§ Work to complete
1/ Answer these about the forum thread on how families afford their lifestyles:
(a) What did cleocleo24 use some inheritance to pay off?
(b) What was the median UK household disposable income in FYE 2021, according to the quoted ONS figure?
(c) What does FelicityRelaxington say the government is trying to normalise?
2/ Using the forum thread on how families afford their lifestyles, explain in one to three sentences why cleocleo24's friend, whose husband earns the same as cleocleo24's, struggles with money.

§ Selected text
========================================

Lightning020 · 23/03/2022 09:09

There is also the possibility that some of these families do something bent along the side eg skunk dealing to fund their four holidays a year. I had neighbours next door to me who did this. Or some other kind of shady dealings eg bent benefit claims or selling stolen goods down the pub for example.

cleocleo24 · 23/03/2022 09:54

I think people wonder this about us. When people ask I am truthful to them. We are very lucky. But we have also made good decisions with our money which has made us more. Getting a modest mortgage and house and extending it rather than maxing ourselves out with a big mortgage. Putting money in investments, savings, pensions rather than spending it on fancy cars, exotic holidays, stuff. Paying off our mortgage with some inheritance rather than moving to a flashy big house has given us a good standard of living. Using SpLD of it to study so I can have a career change has increased my earning potential. We don't stretch ourselves and overspend. But from the outside with have a lovely house, holidays and a fair amount of disposable income. We live within our means though.

I have a friend who's husband earns the same as mine and she's on minimum wage. She constantly complains about how they can't afford xyz. When she has no mortgage and her parents help out loads with childcare and financially with dc. I could never understand it. But over the years I realised that they used all their inheritance to buy a big house they don't need, leaving them with no savings/investments. They are in a lot of debt as they spend big on everyday items. He has a ridiculously expensive car on HP and she has double the amount of disposable cash to spend a month than I do. But they hardly afford holidays.

Another friend is buying a second property and has just moved to a bigger one. She wants decent money and so does her DH. She gets bonuses in her job. He had another property before they met which he sold recently to get the bigger house. She got inheritance so is using it to buy another property. They go on modest annual holidays and lots of mini breaks throughout the year. Have strict budgets for going out and food.

People spend their money in different ways and I try not to think too much about it now as you never know. It's annoying when people moan they can't afford xyz though when they spend big on other ways.

Nitw1t · 25/09/2022 08:14

I have a big house, a new car, and 2 DCs in private school. Mostly modest holidays, but that's a choice not dictated by affordability:

  1. Trained for a profession in my 20s - 50h weeks at work and accounting college at the weekend.
  2. Got quite lucky/ sensible with
TheLongGallery · 25/09/2022 09:55

I see middle income described as 100k by upthread. That would actually put people in the top 5% of earners in the Uk

Taken from the Office of National Statistics

Median household disposable income in the UK was £31,400 in financial year ending (FYE) 2021, which covered the first year of the coronavirus (COVID-19) pandemic; this was an annual increase of 2%, based on estimates from the Office for National Statistics' (ONS) Household Finances Survey.

But regardless of individual income level now we are in our fifties one of the biggest indicators of income and comfort are the outcome of friends romantic relationships and also health issues.

The friend who divorced is now in a financially precarious situation, another friend found himself remarrying and becoming a first time Father at almost 50. I have a friend and a relative who have both decided to partner up with financially incontinent men.

Too many people do heart over head.

@Waxonwaxoff0 you have more insight than most, it is completely the circles people move in and actually a bit obvious. There will always be outliers. DH and I move in solidly decent level income circles. But we do have a few friends who are really very wealthy, one was a corporate lawyer and the others are wankers sorry I mean bankers, DH friends from University.

FelicityRelaxington · 25/09/2022 10:00

Yes to all the things that everyone else has said.
Also, our own government is trying to normalise living way way beyond our means. It's the culture now. Spend spend spend and kick thinking about the consequences down the road.

========================================

Stored records

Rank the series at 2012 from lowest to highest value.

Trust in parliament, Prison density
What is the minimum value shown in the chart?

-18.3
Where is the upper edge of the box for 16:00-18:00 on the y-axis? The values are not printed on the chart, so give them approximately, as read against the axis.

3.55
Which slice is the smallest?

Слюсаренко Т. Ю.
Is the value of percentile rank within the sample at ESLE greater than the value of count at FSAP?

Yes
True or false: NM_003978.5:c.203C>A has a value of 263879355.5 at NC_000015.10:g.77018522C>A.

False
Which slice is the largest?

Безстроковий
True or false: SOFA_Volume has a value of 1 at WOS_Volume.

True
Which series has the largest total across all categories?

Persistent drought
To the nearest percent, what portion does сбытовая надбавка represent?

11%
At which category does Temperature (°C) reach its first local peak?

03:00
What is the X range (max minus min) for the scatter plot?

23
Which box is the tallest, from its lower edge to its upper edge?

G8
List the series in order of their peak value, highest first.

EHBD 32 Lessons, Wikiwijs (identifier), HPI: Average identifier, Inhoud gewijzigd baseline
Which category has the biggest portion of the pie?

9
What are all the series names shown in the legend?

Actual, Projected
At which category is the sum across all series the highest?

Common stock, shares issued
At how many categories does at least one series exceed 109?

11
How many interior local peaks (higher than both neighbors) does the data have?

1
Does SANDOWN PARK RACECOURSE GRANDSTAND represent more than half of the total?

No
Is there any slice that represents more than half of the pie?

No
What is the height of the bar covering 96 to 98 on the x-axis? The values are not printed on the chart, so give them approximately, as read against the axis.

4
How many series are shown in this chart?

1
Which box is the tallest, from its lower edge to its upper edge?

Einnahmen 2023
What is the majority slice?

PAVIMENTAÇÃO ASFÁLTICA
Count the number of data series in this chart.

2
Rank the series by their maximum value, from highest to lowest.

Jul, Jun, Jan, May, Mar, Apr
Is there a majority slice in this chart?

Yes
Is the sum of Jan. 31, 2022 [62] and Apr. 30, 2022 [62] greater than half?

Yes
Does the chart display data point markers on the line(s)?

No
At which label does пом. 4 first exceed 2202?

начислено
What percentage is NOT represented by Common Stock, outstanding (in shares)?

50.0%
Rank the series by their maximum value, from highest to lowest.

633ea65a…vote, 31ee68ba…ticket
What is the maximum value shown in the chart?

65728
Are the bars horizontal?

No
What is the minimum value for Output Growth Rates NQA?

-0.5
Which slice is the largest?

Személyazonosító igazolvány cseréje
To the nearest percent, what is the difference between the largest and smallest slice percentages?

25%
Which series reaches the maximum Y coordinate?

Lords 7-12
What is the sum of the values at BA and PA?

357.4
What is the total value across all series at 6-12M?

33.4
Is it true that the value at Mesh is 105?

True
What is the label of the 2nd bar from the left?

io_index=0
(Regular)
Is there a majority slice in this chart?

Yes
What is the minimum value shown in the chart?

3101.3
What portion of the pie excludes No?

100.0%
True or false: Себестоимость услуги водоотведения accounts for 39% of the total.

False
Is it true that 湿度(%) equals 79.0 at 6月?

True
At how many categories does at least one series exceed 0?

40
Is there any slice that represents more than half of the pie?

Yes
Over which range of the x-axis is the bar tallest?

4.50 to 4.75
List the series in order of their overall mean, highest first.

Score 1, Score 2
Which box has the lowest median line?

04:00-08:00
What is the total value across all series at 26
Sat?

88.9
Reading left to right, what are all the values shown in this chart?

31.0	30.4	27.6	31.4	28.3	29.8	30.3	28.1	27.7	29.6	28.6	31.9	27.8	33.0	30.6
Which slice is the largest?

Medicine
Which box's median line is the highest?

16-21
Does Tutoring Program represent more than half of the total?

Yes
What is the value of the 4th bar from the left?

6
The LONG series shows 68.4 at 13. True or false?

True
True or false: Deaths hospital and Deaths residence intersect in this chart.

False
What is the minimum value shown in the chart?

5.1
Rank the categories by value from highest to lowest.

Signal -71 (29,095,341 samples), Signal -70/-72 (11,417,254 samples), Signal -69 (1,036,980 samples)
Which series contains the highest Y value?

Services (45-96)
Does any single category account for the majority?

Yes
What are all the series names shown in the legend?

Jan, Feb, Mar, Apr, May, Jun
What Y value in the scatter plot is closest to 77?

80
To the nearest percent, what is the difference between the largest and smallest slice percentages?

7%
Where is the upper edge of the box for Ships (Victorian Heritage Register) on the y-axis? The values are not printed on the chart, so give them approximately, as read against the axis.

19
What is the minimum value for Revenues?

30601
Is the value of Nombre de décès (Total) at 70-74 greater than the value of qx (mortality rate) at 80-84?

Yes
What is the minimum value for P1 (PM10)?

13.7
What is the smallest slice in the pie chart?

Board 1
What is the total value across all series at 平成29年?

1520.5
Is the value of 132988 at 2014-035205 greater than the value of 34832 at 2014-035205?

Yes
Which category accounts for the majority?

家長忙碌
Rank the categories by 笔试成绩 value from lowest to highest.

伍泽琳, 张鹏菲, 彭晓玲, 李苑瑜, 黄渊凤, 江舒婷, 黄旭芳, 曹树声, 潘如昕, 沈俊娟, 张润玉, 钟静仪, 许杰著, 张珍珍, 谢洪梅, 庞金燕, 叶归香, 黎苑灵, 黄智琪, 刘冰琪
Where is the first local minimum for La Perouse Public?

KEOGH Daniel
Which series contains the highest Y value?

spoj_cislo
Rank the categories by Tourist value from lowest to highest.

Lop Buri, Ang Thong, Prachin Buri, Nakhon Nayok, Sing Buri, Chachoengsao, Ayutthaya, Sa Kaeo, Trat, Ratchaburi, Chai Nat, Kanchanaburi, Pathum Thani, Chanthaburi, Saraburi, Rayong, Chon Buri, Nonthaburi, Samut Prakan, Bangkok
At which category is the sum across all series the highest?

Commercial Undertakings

========================================

§ Task-by-task results
1/
(a) Their mortgage.
(b) £31,400.
(c) Living way beyond our means.

2/ The friend and her husband used all their inheritance to buy a big house they don't need, so they have no savings or investments. They are also in a lot of debt because they spend big on everyday items, and he has a very expensive car on HP.